> **WHAT YOU NEED TO DO**:
Print the full set of records below, character for character and picture-free.

> **EXTRACTED INFORMATION**:

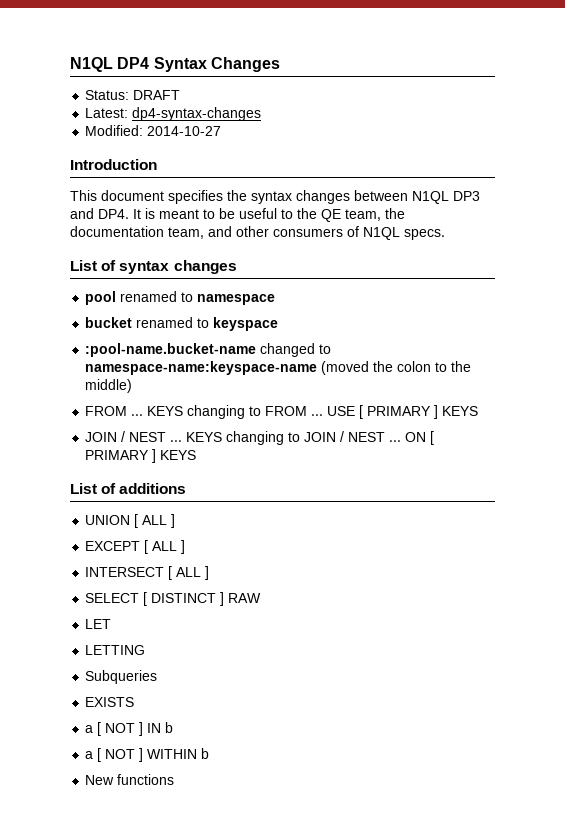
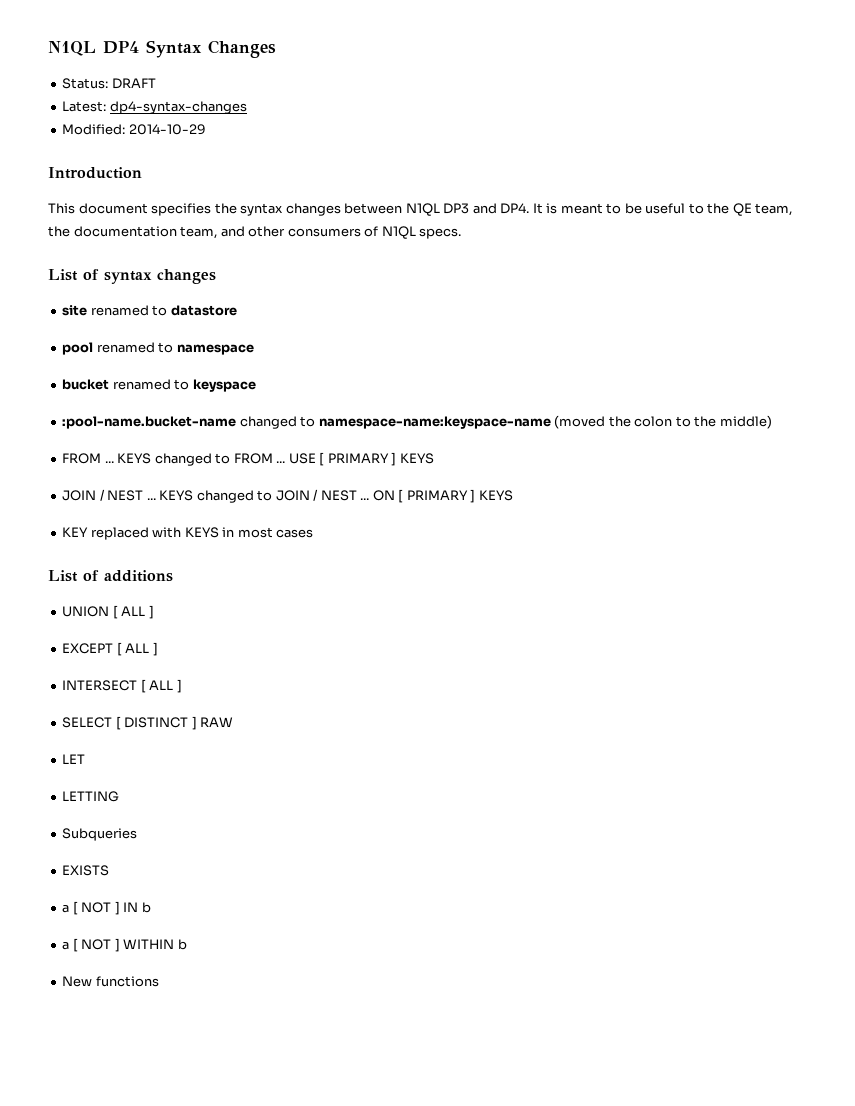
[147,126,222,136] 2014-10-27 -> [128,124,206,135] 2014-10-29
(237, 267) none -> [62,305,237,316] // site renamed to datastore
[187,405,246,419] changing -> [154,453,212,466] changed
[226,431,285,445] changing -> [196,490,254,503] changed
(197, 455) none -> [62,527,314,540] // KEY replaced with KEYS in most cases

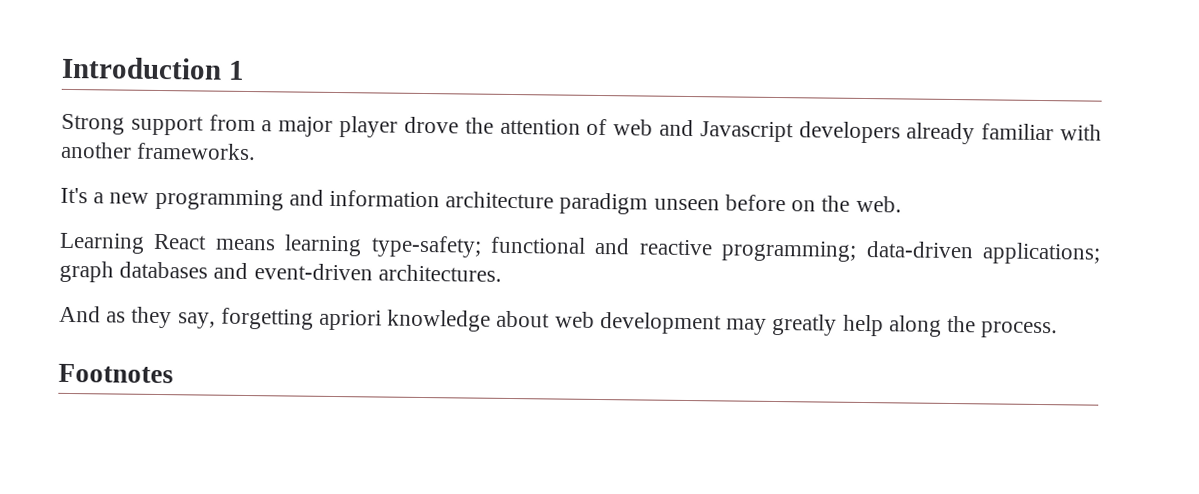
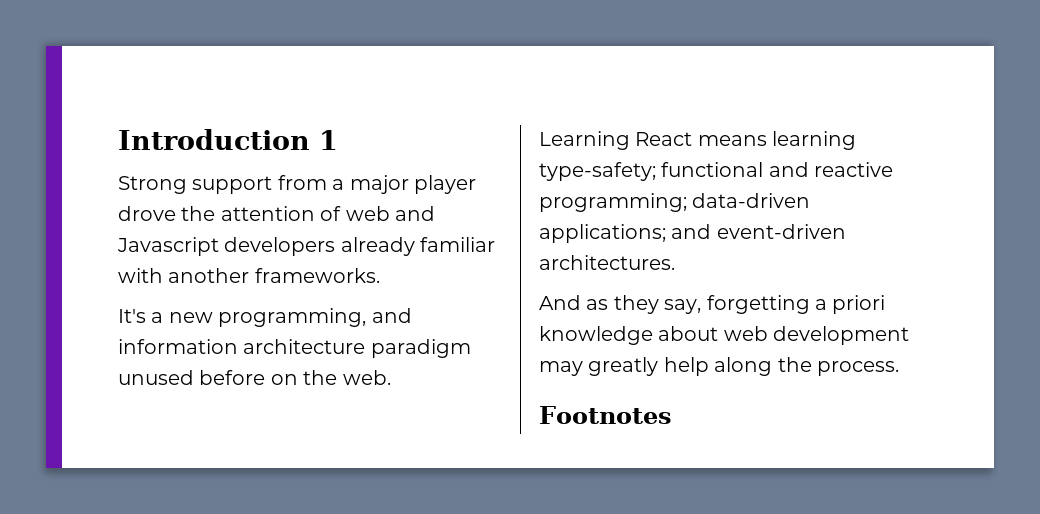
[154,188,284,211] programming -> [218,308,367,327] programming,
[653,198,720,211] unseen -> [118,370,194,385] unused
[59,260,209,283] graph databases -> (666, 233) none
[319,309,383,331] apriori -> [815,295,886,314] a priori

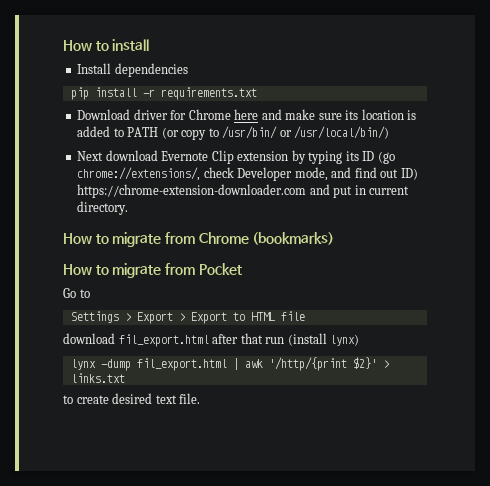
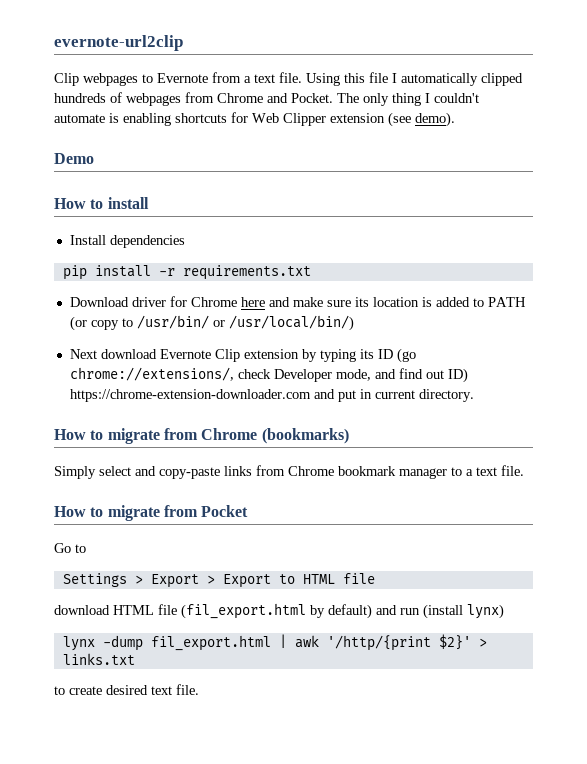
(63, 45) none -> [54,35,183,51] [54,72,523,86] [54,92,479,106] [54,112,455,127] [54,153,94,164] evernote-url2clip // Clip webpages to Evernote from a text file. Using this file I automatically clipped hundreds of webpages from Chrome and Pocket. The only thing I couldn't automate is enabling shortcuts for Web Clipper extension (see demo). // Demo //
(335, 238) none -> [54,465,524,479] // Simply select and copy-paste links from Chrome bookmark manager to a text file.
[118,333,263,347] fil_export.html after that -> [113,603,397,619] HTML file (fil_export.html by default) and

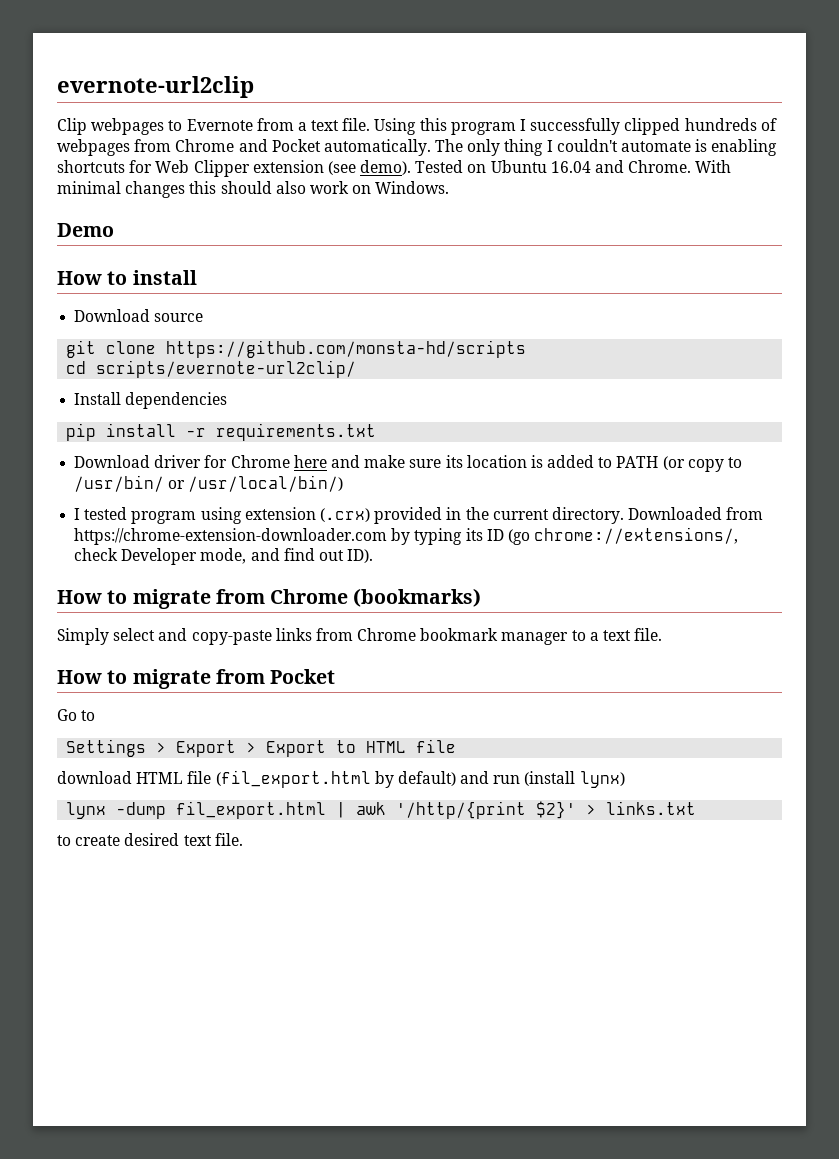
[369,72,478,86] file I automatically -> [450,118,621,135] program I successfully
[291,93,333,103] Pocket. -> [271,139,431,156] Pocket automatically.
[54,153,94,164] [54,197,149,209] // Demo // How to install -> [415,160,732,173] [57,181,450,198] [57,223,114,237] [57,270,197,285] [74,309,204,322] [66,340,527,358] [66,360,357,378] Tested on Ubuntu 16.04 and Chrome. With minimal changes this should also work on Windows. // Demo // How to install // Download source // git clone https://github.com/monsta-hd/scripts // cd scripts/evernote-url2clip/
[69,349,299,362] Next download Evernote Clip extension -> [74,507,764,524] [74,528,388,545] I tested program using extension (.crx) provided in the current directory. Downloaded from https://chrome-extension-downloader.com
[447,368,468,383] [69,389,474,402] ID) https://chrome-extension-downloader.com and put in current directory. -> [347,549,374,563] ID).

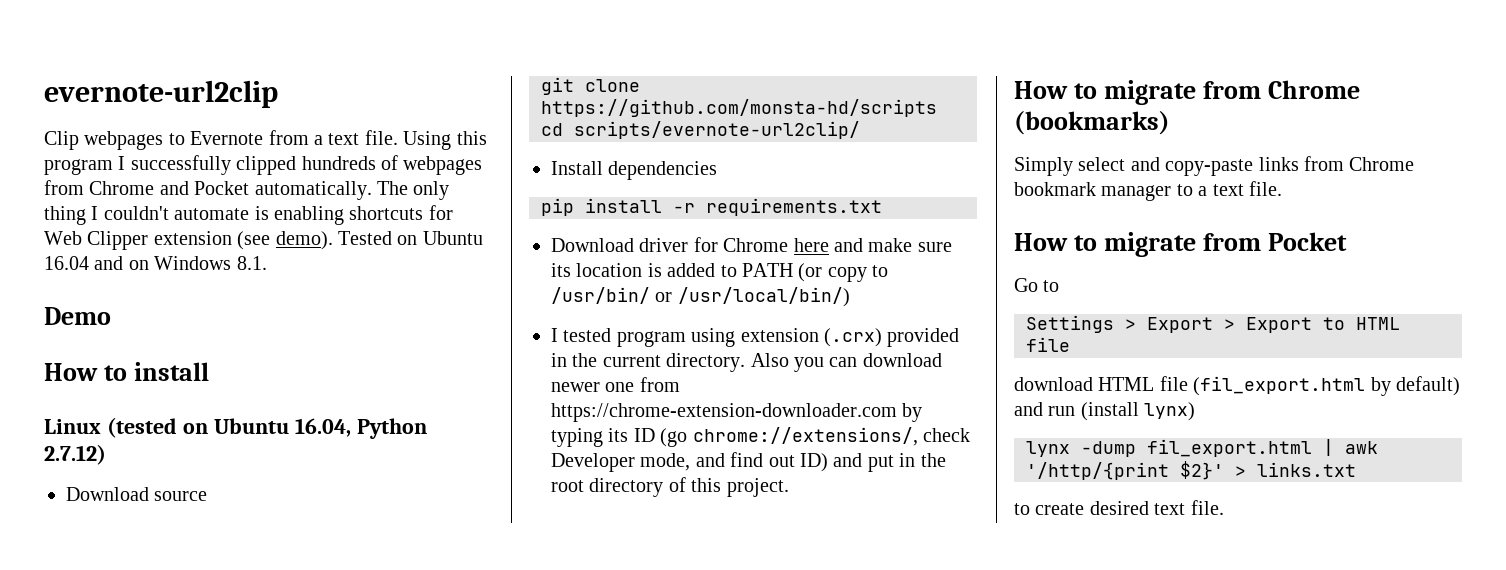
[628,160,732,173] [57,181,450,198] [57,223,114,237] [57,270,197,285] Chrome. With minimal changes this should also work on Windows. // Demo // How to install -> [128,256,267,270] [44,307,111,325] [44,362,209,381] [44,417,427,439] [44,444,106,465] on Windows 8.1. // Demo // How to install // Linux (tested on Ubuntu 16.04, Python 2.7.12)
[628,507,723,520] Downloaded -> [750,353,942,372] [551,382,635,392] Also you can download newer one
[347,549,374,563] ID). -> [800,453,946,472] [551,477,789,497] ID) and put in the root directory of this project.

> **SOLUTION TO THE PROBLEM**:
[147,126,222,136] 2014-10-27 -> [128,124,206,135] 2014-10-29
(237, 267) none -> [62,305,237,316] // site renamed to datastore
[187,405,246,419] changing -> [154,453,212,466] changed
[226,431,285,445] changing -> [196,490,254,503] changed
(197, 455) none -> [62,527,314,540] // KEY replaced with KEYS in most cases

[154,188,284,211] programming -> [218,308,367,327] programming,
[653,198,720,211] unseen -> [118,370,194,385] unused
[59,260,209,283] graph databases -> (666, 233) none
[319,309,383,331] apriori -> [815,295,886,314] a priori

(63, 45) none -> [54,35,183,51] [54,72,523,86] [54,92,479,106] [54,112,455,127] [54,153,94,164] evernote-url2clip // Clip webpages to Evernote from a text file. Using this file I automatically clipped hundreds of webpages from Chrome and Pocket. The only thing I couldn't automate is enabling shortcuts for Web Clipper extension (see demo). // Demo //
(335, 238) none -> [54,465,524,479] // Simply select and copy-paste links from Chrome bookmark manager to a text file.
[118,333,263,347] fil_export.html after that -> [113,603,397,619] HTML file (fil_export.html by default) and

[369,72,478,86] file I automatically -> [450,118,621,135] program I successfully
[291,93,333,103] Pocket. -> [271,139,431,156] Pocket automatically.
[54,153,94,164] [54,197,149,209] // Demo // How to install -> [415,160,732,173] [57,181,450,198] [57,223,114,237] [57,270,197,285] [74,309,204,322] [66,340,527,358] [66,360,357,378] Tested on Ubuntu 16.04 and Chrome. With minimal changes this should also work on Windows. // Demo // How to install // Download source // git clone https://github.com/monsta-hd/scripts // cd scripts/evernote-url2clip/
[69,349,299,362] Next download Evernote Clip extension -> [74,507,764,524] [74,528,388,545] I tested program using extension (.crx) provided in the current directory. Downloaded from https://chrome-extension-downloader.com
[447,368,468,383] [69,389,474,402] ID) https://chrome-extension-downloader.com and put in current directory. -> [347,549,374,563] ID).

[628,160,732,173] [57,181,450,198] [57,223,114,237] [57,270,197,285] Chrome. With minimal changes this should also work on Windows. // Demo // How to install -> [128,256,267,270] [44,307,111,325] [44,362,209,381] [44,417,427,439] [44,444,106,465] on Windows 8.1. // Demo // How to install // Linux (tested on Ubuntu 16.04, Python 2.7.12)
[628,507,723,520] Downloaded -> [750,353,942,372] [551,382,635,392] Also you can download newer one
[347,549,374,563] ID). -> [800,453,946,472] [551,477,789,497] ID) and put in the root directory of this project.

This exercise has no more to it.